Inspiration

Oftentimes, the largest bottlenecks in a radiologist's workflow is documenting and communicating their findings with corresponding parties, i.e. the primary care provide (PCP) and their patient. RadStream AI seeks to alleviate this by providing comprehensive data analysis and report-generation capabilities while still maintaining human-in-the-loop involvement.

AI medical imaging models like those provided by HOPPR are excellent and providing preliminary analyses of medical scans and large language models are great at data-aggregation and summation. But these systems cannot replace the expertise of a medical professional, and that's why RadStream AI seeks to complement existing workflows, rather than disrupt.

What it does

RadStream AI is a full-stack workflow tool for healthcare providers, built on a robust Django and React.js platform.

  1. Contextual Upload: A radiologist or PCP uploads the patient's scan (e.g., from the sample DICOM images) and adds critical context, including Patient History and Reason for Visit (from our mock patient dataset).
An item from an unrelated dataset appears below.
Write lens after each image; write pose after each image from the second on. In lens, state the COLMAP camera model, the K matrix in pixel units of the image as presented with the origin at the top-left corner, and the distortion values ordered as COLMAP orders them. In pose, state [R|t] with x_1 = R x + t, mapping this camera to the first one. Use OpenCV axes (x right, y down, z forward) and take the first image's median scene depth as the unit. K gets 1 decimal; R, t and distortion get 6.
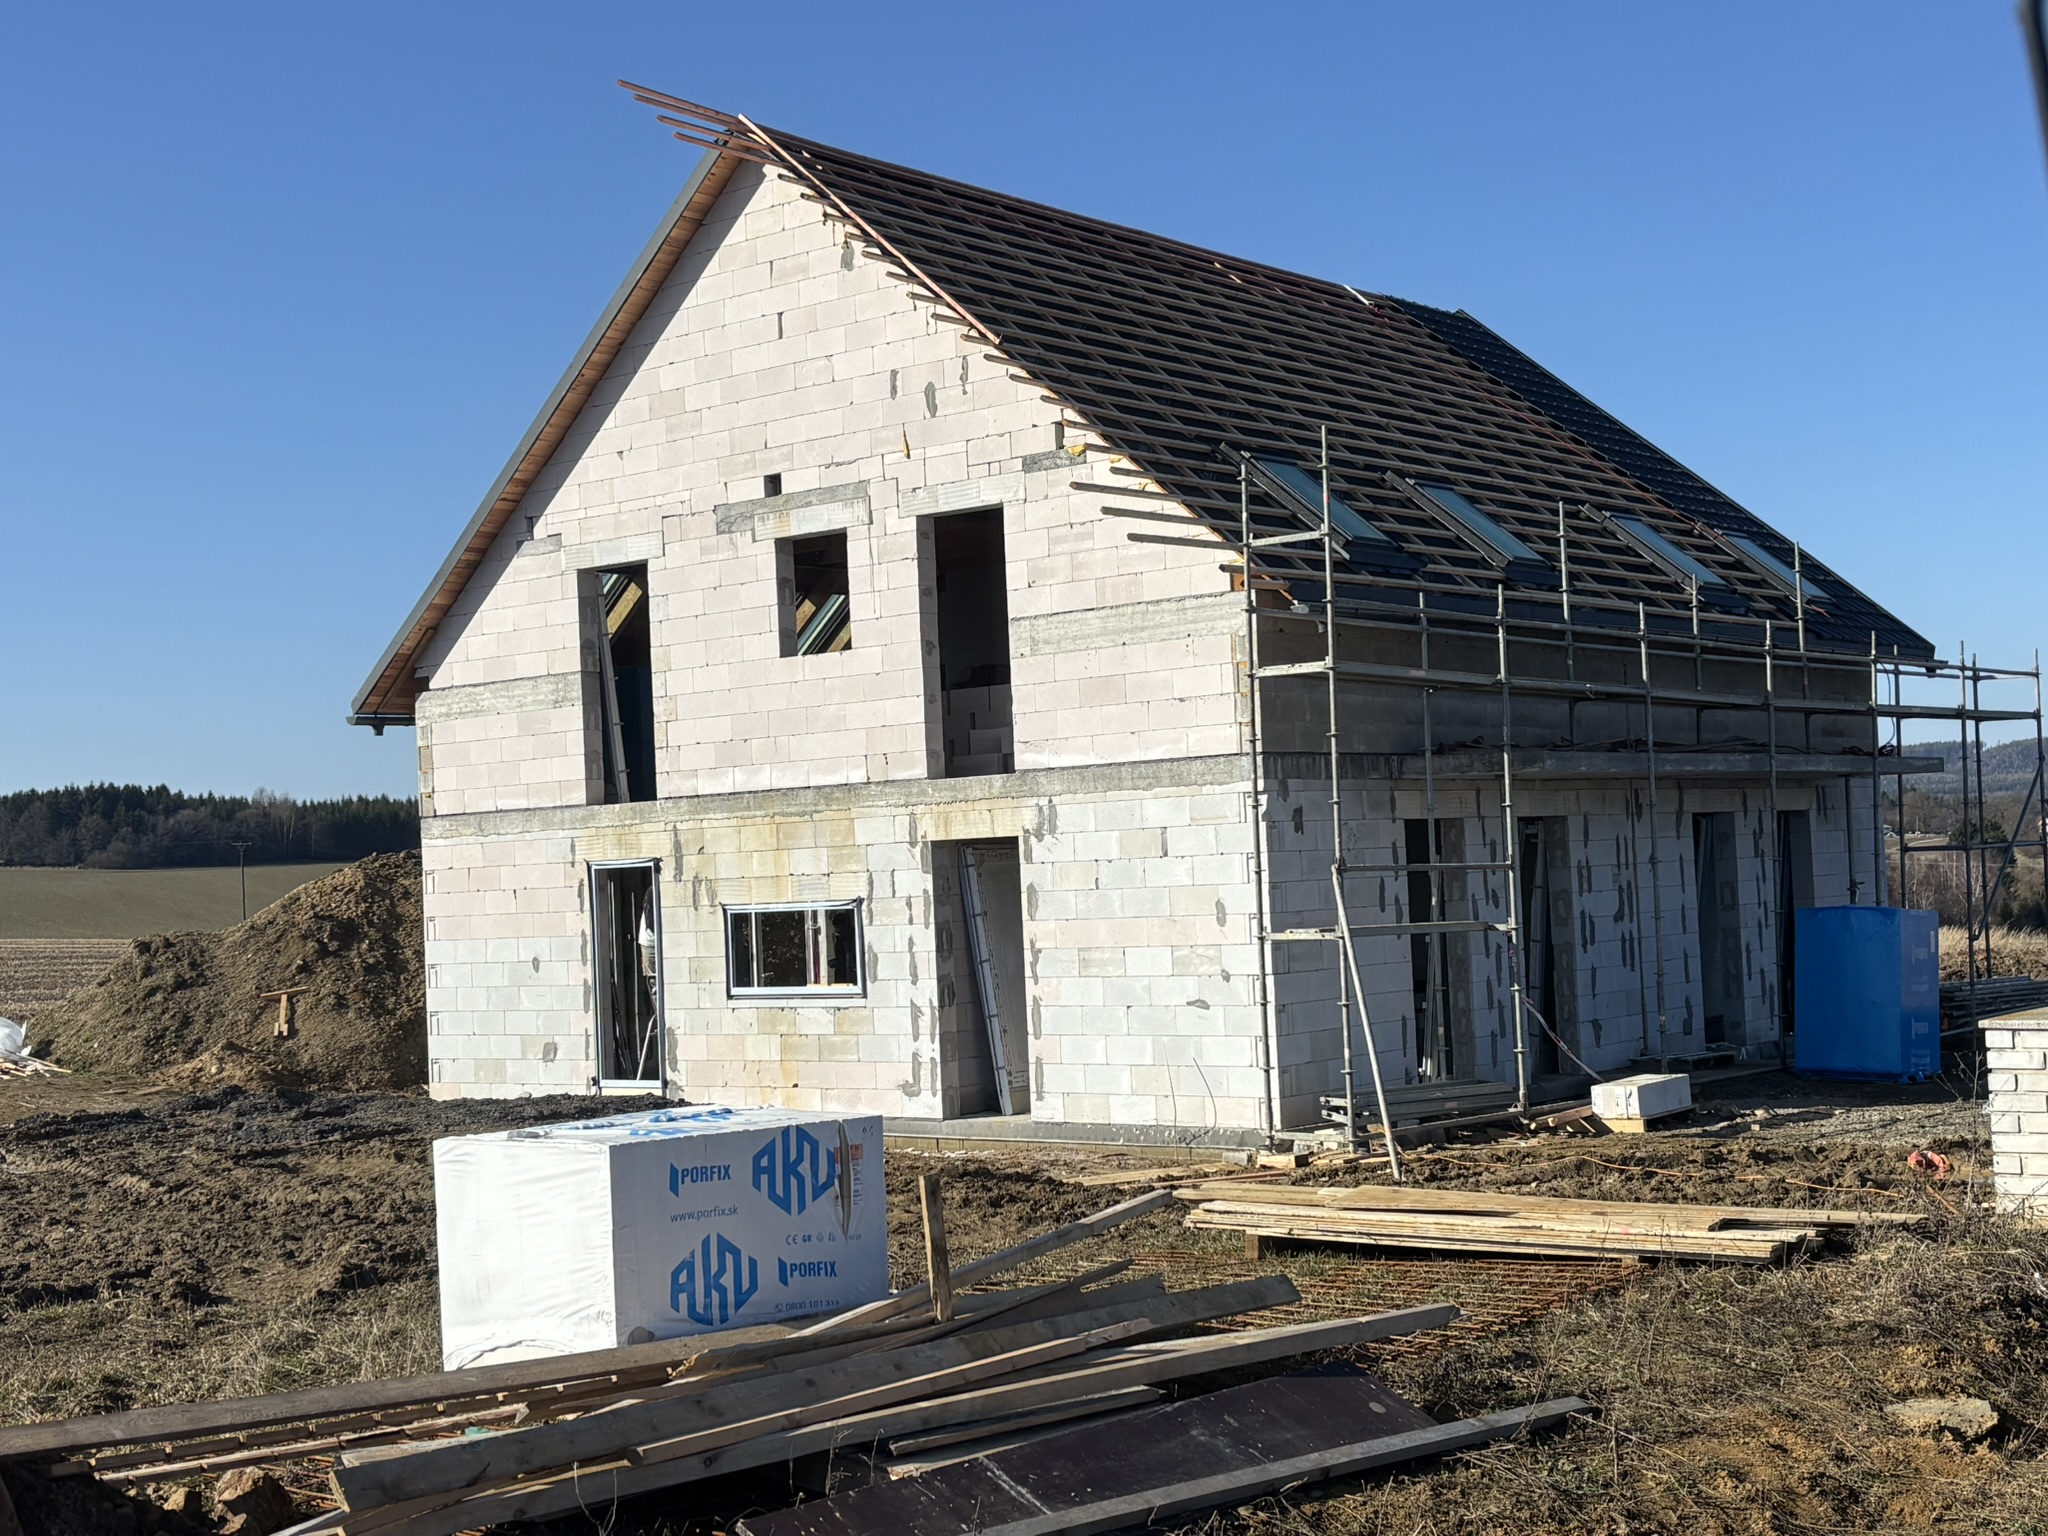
lens RADIAL K [[2641.0, 0, 1024.0], [0, 2641.0, 768.0], [0, 0, 1]] dist [0.169466, -0.007557]
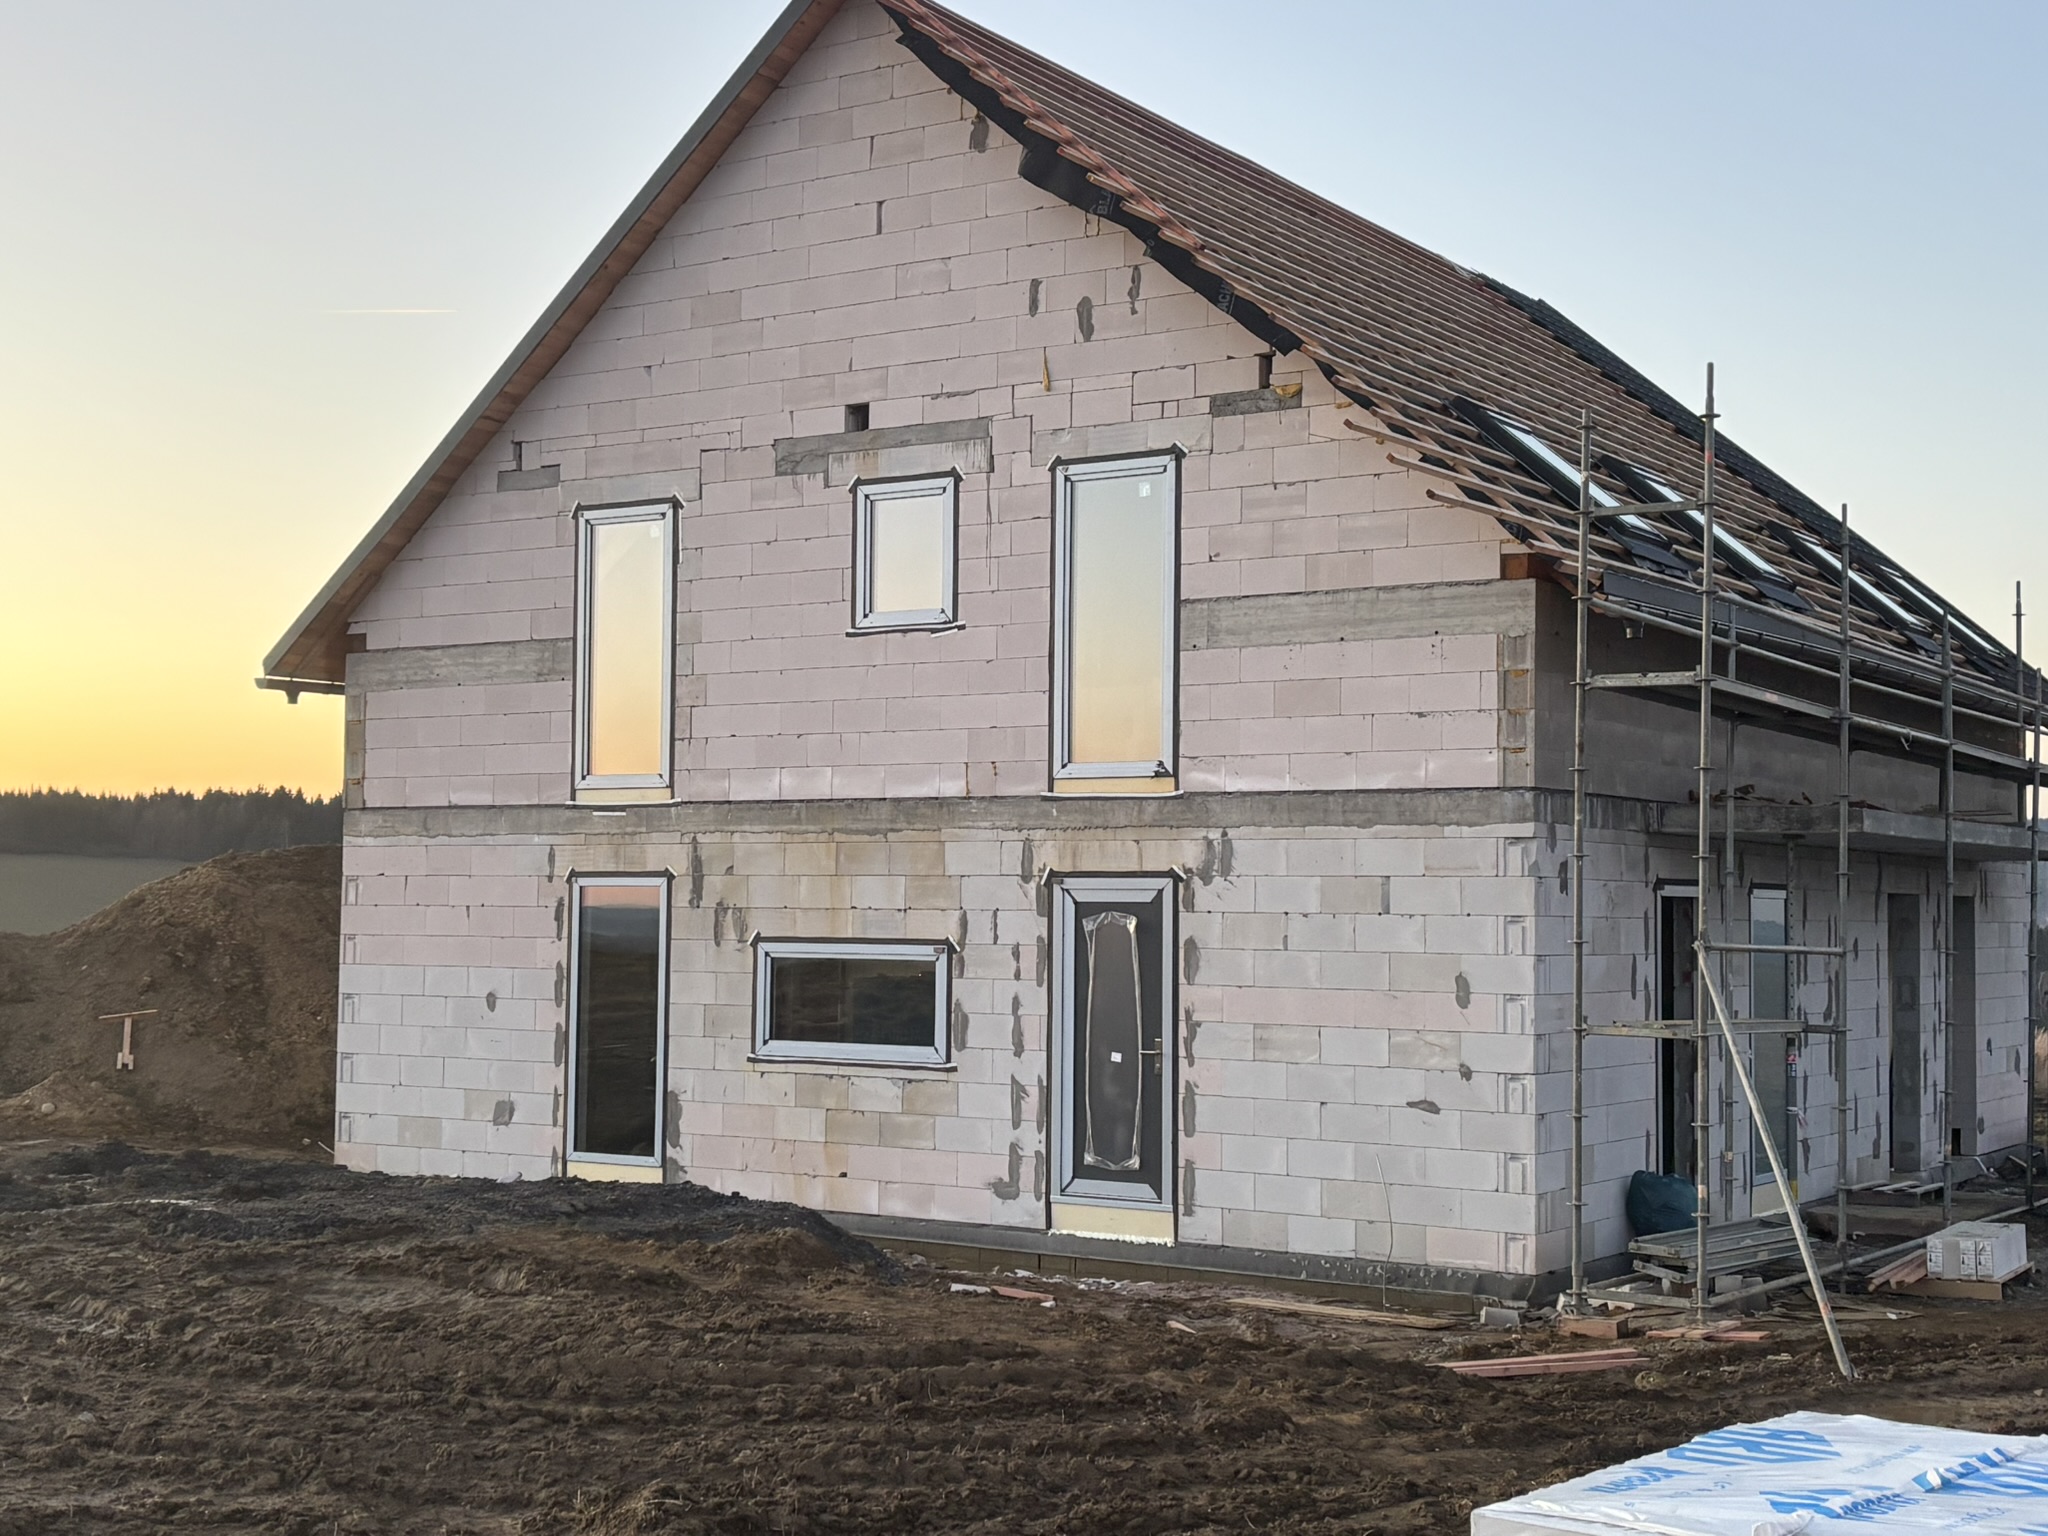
lens RADIAL K [[2682.8, 0, 1024.0], [0, 2682.8, 768.0], [0, 0, 1]] dist [0.209575, -0.512538]
pose [[0.993517, 0.060658, 0.096151, -0.119153], [-0.059253, 0.998091, -0.017409, 0.009658], [-0.097024, 0.011599, 0.995214, 0.196270]]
  2. AI Analysis (HOPPR): The system calls the HOPPR Python SDK, running the scan against relevant Binary Classification Models (like mc_chestradiography_pneumothorax) and the Vision-Language Model (VLM).

  3. Report Generation: RadStream AI compiles various data sources to prepare comprehensive and inclusive reports. Sources include the patient's medical history, any relevant notes from previous primary healthcare providers, and their most recent medical scan findings. In doing so, the app ensures proper context is being utilized when generating findings and suggestions.

  4. Human-in-the-Loop Verification: The draft is presented to the radiologist in a simple verification dashboard. They can now approve the report, after which it is sent to the PCP and their patient.

How we built it

  • Backend: Python, Django, Django REST Framework
  • Database: SQLite3 (using the schema we designed for Studies and Findings)
  • Frontend: React.js, Tailwind CSS
  • Architecture: Our core agentic-system was built using HuggingFace's smolagents library, allowing the app to respond autonomously to user input and tailor its data analysis to closely fit what the PCP expects and the patient requires.
  • Core AI (HOPPR): We used the HOPPR Python SDK to perform inference for both binary classification and VLM findings.
  • AI (Synthesis): A generative LLM (Llama3.3-70B) to synthesize all inputs into the final report draft.

Challenges we faced

Our main challenge was the unpredictability of the inference models. We suspect that due to a high amount of traffic, certain classification models would often become very slow in response, thereby slowing down our app's response time. We also faced some challenge in integrating the different parts of the project, like the React.js frontend with the Django-based backend and agentic system.

What we learned

We learned how to ideate in high-intensity environments and also how agentic architectures can be leveraged to enable autonomous workflows that adapt to user needs on-the-fly. Surprisingly, we also learnt quite a bit about radiology, and the word done by a radiologist, and their expectations for tools that would complement their skillsets.